Commonization. The conversion of a proper noun into a common noun, as the name Boycott became the English verb to boycott.
Count noun. A noun referring to a countable object, e.g. egg(s), basket(s), bike(s). Count nouns, unsurprisingly, may be counted.
Diminutive. A form of a noun that refers to a small or beloved version of the noun's meaning, as kitty is a diminutive of cat, and duckling is a diminutive of duck. English no longer produces them but they are common in languages like German, Hebrew, and Russian.
Eponym. A proper noun that becomes commonized, as Charles C. Boycott (1832-1897) is the eponym of the verb boycott.

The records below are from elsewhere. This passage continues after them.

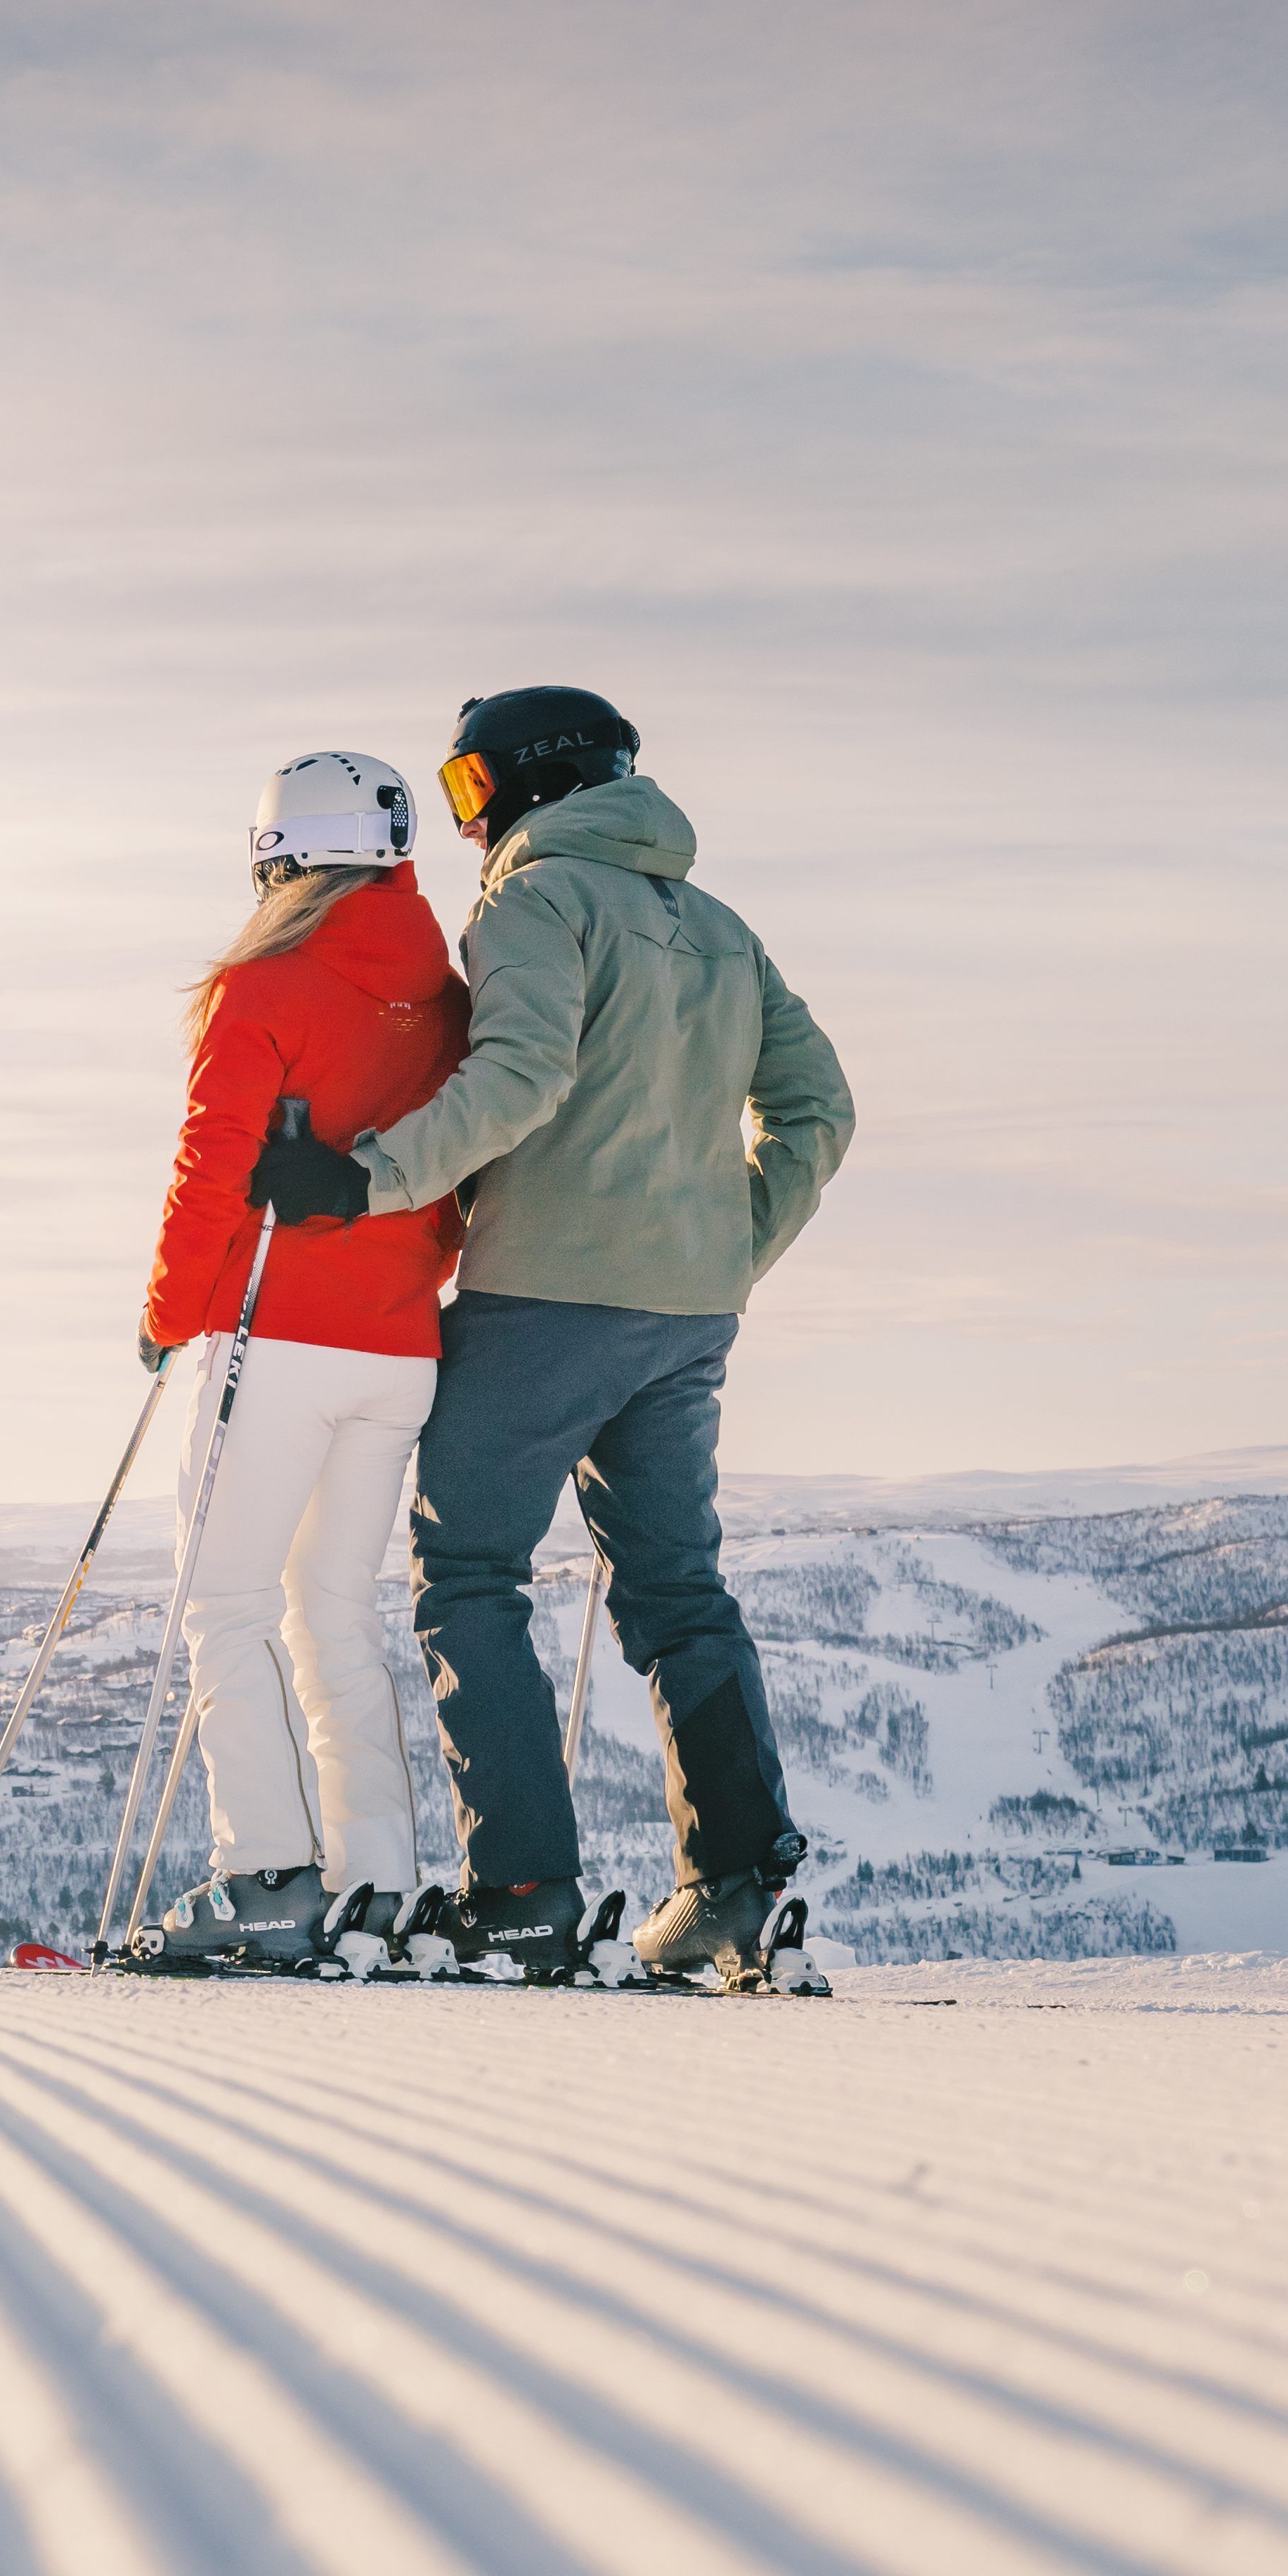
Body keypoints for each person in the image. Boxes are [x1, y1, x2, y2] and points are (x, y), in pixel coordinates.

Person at [249, 685, 853, 1982]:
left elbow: (519, 1076)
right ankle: (738, 1889)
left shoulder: (535, 905)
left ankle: (521, 1891)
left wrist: (365, 1178)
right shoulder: (724, 929)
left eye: (471, 790)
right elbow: (820, 1112)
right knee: (679, 1589)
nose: (468, 822)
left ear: (535, 779)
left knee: (468, 1574)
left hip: (547, 1302)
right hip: (688, 1314)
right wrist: (729, 1249)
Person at [117, 750, 470, 1975]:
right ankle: (376, 1881)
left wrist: (169, 1313)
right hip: (403, 1343)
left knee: (225, 1603)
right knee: (335, 1613)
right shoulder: (448, 991)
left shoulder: (262, 985)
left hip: (274, 1333)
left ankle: (266, 1874)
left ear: (278, 856)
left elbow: (210, 1169)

Etymology. The study of the history of Words undertaken by etymologists.
Euphemism. An acceptable expression used in place of an unacceptable or taboo on, such as pee for the four-letter word, Gee-whiz for "Jesus," or golly for "God."
Fickle N. An N ([n] sound) that comes and goes in some Proto-Indo-European Words for reasons we don't understand. We find it in the Latin infinitive frangere "to break" but not in the past participle fractus "broken."

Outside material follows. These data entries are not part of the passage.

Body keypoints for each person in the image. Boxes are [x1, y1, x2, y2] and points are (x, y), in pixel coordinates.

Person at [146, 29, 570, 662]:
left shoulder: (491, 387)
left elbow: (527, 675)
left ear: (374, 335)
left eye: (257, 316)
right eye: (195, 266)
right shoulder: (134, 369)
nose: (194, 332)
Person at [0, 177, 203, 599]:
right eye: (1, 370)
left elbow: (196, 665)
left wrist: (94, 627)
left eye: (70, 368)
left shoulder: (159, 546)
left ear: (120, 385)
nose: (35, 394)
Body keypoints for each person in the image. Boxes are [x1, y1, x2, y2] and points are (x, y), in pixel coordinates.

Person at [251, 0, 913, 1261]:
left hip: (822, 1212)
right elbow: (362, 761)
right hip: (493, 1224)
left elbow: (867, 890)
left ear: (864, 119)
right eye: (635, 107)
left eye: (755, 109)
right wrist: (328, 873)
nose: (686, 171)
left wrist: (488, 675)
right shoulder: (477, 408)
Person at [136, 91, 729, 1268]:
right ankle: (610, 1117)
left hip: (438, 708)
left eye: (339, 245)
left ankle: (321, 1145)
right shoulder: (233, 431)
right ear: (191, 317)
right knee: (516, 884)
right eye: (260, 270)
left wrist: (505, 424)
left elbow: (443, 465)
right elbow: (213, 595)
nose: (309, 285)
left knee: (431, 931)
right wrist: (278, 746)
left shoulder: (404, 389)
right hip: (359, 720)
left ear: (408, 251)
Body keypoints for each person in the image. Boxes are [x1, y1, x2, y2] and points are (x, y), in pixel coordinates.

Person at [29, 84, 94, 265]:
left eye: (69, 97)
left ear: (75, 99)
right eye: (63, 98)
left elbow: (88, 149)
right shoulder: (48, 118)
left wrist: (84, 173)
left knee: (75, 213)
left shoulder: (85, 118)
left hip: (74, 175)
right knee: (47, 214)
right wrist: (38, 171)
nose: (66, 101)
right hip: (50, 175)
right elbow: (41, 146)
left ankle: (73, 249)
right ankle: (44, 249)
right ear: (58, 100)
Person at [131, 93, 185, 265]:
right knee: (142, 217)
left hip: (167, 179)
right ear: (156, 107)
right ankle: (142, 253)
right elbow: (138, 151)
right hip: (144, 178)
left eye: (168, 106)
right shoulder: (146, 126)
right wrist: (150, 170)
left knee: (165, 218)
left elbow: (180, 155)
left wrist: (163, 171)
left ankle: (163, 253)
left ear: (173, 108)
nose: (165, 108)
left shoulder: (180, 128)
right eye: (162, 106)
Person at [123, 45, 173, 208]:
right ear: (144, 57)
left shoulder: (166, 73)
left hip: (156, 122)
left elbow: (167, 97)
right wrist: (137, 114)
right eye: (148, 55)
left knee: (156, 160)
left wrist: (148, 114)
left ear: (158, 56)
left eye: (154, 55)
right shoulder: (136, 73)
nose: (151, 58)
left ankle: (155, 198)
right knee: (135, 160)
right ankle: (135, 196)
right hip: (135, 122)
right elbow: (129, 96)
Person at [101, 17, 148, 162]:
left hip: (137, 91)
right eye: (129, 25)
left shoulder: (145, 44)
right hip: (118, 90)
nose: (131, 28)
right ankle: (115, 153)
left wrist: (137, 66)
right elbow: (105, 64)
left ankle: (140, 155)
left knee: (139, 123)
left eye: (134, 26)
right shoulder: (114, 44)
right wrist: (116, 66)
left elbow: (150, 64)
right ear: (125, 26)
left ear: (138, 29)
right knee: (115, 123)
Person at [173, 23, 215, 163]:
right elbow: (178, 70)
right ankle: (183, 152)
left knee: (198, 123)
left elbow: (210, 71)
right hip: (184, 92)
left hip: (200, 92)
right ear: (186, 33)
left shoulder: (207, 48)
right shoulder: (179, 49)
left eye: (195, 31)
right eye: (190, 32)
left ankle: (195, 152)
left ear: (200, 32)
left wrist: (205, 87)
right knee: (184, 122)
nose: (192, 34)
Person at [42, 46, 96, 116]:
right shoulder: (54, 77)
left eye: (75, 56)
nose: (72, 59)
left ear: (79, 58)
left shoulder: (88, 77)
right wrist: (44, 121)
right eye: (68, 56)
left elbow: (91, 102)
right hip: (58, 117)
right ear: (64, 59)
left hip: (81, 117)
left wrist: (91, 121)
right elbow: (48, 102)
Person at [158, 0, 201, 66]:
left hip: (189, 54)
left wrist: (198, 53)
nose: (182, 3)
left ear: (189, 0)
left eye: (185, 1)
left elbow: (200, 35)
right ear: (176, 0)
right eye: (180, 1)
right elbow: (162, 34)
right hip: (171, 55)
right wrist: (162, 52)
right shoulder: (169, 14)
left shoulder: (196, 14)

Fickle S. An S ([s] sound) found at the beginning of some Proto-Indo-European Words in some languages but not others, e.g. English slack comes from the same root as Latin laxus "lax."
Folk etymology. Reanalyzing a foreign Wordso that it is compatible with native Words, as the foreign-sounding Spanish cucaracha was converted into cockroach, made up of two English Words.

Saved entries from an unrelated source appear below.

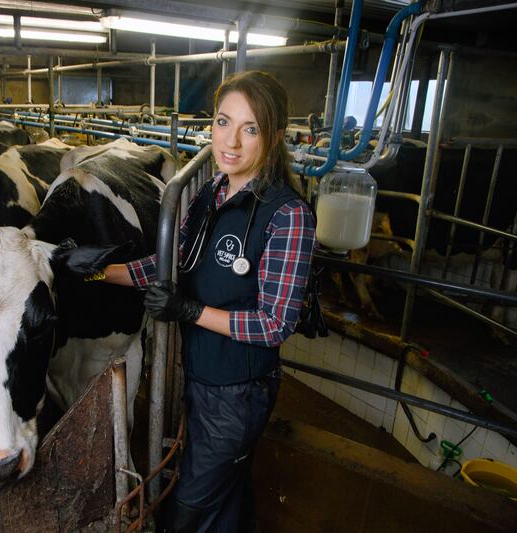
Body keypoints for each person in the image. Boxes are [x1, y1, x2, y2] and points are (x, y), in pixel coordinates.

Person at [92, 70, 316, 531]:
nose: (230, 140)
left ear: (273, 138)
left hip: (239, 392)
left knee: (189, 509)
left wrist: (190, 311)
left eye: (250, 128)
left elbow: (275, 323)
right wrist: (95, 272)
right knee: (225, 492)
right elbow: (169, 263)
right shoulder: (211, 194)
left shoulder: (287, 215)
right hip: (201, 378)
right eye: (222, 121)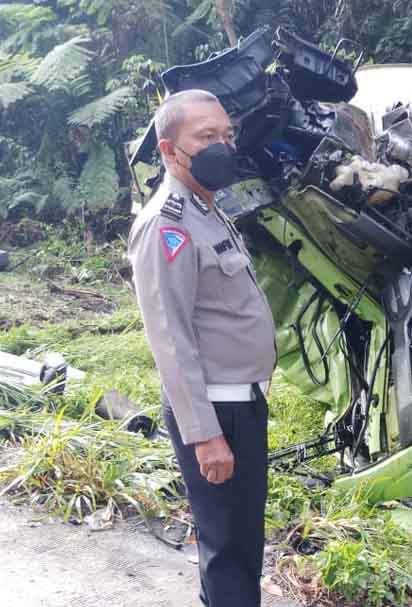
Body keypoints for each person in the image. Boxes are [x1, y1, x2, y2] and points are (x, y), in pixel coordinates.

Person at [127, 89, 277, 607]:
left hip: (240, 403)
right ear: (170, 151)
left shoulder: (207, 209)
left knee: (241, 539)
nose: (223, 146)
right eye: (206, 136)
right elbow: (170, 339)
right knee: (228, 548)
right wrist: (205, 435)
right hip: (216, 412)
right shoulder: (166, 225)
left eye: (227, 135)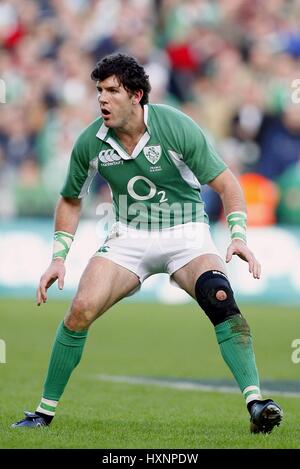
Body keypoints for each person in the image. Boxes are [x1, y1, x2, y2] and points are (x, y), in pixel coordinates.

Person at [12, 53, 282, 433]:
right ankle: (42, 412)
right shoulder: (92, 141)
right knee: (80, 309)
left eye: (112, 91)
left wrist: (238, 236)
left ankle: (256, 404)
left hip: (185, 231)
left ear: (137, 95)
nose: (102, 99)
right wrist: (59, 258)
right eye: (99, 91)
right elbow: (72, 198)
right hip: (128, 236)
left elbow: (226, 184)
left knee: (220, 297)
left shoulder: (175, 126)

Frequentative. A special form of a verb which indicates that an action is repeated more than once.
Indo-European. Related to those languages of India except for the southern tip, Iran (Persian), Pakistan, Sri Lanka, the non-native languages of the Americas, the European nations except for the Basque regions of Spain, Hungary, Turkey, Estonia, and Finland. The languages that developed from Proto-Indo-European (for which see below).
Intransitive verb. A verb that does not accept a direct object, a noun or noun phrase that refers to the object on which the action of the verb is carried out: Mildred sleeps; Mildred cannot sleep anything.
Lexical. Referring to words, vocabularies, and dictionaries.
Linguistics. The scientific study of language. A linguist is not necessarily a polyglot, someone who speaks more than one language, nor a translator. He is a psychologist who studies the structure of language using scientific methods.
Mass noun. A noun referring to a substance or abstraction that cannot be counted, e.g. contemplation, leisure, languor. Mass nouns cannot be plural.
Metathesis. Two sounds switching places as in pronouncing ask, aks or the pronunciation of prescription as perscription.
Middle English. English spoken from the middle of the 12th century to about 1470.
Modern English. English as it is spoken today, since 1470.
Old English. The earliest form of English, spoken from the mid 5th century to the mid 12th century in what is today England and Southern Scotland.
Onomatopoeia. The creation of a word that sounds like the sound it represents, e.g. quack, meow, crack, slosh.
Participle. A verb form that functions as an adjective. English has a present participle, e.g. annoying in "the annoying boy," and a past participle, e.g. annoyed, in "the man annoyed by the boy."
Pejorative. Having negative connotations.
Proto-Indo-European (PIE). An ancient language that probably existed about 5000-6000 years ago in what today is eastern Poland and western Ukraine. There are no written records of the language. It has been reconstructed from the contemporary languages of India and Europe by linguists.
Rhotacism. The conversion of an S to an R, as in Latin flos, florem "flower" and genus, generis "kind, type."
Rhyming compound. A compound made up of a word followed by a word that rhymes with it, such as willy-nilly, namby-pamby, and fuddy-duddy.
Synonym. A word with the same meaning as another, as couch is a synonym of sofa.
Transitive verb. A verb that accepts a direct object, a noun or noun phrase that refers to the object on which the action of the verb is carried out: The man bit the dog. Bite is a transitive verb.